Geometrik yorumlama yoluyla sembolizm, İslam sanatı ve mimarisinin önemli özelliklerinden. İslam, gerçek bir temsilden ziyade sembolik veya imgesel bir yaklaşımı benimsediğinden geometri, gelişimini felsefe ve yaşam biçiminde arayan bir cami tasarımında sembolizmin soyutlanmasında en hayati araçlardan biri haline geliyor. Bu özel caminin gerekliliklerinde kubbe, minare ve kemer gibi caminin geleneksel sembolik unsurlarına sahip olma zorunluluğu bulunuyormuş. Tasarımcılar tarafından bu zorunlu kriter, “Soyut Göstergebilim” kavramı aracılığıyla cami mimarisindeki geleneksel sembollerin soyutlanması için bir fırsat olarak değerlendirilmiş ve bu ilke, ölçülebilir kütle, mekân ve diğer ölçülemeyen unsurlara daha derin bir algısal düzeyde uygulanmış.

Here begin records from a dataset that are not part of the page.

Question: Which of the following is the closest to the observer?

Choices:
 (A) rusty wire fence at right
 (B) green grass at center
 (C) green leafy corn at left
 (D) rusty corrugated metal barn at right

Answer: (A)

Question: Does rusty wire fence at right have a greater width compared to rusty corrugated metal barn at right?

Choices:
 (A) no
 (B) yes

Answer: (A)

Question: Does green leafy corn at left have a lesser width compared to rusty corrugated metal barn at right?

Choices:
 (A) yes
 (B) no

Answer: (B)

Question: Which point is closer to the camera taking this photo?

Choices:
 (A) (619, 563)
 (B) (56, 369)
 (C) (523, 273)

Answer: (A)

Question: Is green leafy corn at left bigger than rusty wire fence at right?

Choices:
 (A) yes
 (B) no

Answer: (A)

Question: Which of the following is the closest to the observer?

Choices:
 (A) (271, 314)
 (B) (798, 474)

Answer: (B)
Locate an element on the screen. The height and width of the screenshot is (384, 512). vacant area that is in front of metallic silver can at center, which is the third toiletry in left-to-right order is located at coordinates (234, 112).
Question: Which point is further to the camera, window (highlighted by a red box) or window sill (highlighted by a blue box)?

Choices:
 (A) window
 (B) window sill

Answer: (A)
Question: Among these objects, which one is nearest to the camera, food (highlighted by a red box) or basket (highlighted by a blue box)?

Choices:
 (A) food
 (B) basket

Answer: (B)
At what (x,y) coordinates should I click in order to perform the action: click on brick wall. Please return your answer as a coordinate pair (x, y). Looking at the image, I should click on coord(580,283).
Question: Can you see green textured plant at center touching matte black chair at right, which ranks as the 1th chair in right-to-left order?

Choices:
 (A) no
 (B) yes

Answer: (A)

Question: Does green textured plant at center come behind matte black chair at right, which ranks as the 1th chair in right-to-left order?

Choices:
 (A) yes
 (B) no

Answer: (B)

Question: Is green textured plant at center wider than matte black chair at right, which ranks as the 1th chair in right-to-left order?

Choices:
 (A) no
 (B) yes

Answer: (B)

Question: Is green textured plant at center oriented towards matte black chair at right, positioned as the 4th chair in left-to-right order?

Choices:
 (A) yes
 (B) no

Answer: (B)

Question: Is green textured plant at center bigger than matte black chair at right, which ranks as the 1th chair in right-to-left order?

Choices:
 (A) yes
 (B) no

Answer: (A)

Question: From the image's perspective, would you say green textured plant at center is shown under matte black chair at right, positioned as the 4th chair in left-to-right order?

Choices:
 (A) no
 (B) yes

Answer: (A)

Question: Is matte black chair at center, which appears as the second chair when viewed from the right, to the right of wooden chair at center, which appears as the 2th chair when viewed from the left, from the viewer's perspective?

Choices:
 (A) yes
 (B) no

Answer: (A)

Buradaki kubbe, gün ışığının içeriye girmesine izin veren ve gökyüzünün engin deneyimini yaşatan bir tasarıma sahip. Minareler gökyüzüne doğru yükselen heykelsi unsurlar olarak tasarlanmış. Caminin girişi tipik bir kemerden hacimsel bir kemere dönüştürülerek daha davetkar hale getirilirken istikrarı temsil eden basit bir dikdörtgen hacim oyularak insan merkezli bir ölçek amaçlanmış. Tek katlı yüksek cami, kullanıcılara mekânsal kalite açısından mükemmel bir deneyim yaşatıp maneviyatı sadece mekânsal kaliteyle değil, aynı zamanda dokunma ve görme yoluyla da veriyor.
Zamansız bir maddesellik elde etmek amacıyla Bangladeş cami mirasında uzun bir yol kat eden kırmızı tuğla ve taşlar kullanılmış. Tuğlanın koyu kırmızısı, çevredeki yeşilliklerle yumuşak bir kontrast oluşturuyor. Zemin ve kaideler taştan, özellikle de mermerden yapılmış. Mermer zeminler gözenekli olduğundan kavurucu yaz sıcağında bile zemini serin tutuyor. Ayrıca burada sadece çevresel bir parametreden ziyade bir yapı elemanı olarak kullanılmış. Kuzey ve güney taraflarındaki açıklıklardan gelen doğrudan ışıklara ek olarak birkaç dolaylı ışık daha, duvar ve kubbeden geçerek maneviyatı artıracak yönde düzenlenmiş.
Camiler cuma öğleden sonraları hariç diğer günlerde nispeten daha sessiz olduğundan bina tasarımında mekanik araçlara çok fazla bağımlı olmak yerine doğal havalandırma ve soğutma sistemleri tercih edilmiş ve gereksiz maliyetler bu yolla azaltılmış. Geniş açıklıklar bol miktarda ışık ve hava sağlarken tüm ibadet alanının atmosferi, alanın iyi aydınlatılmasını sağlayan bir tavan penceresi ile güçlendirilmiş.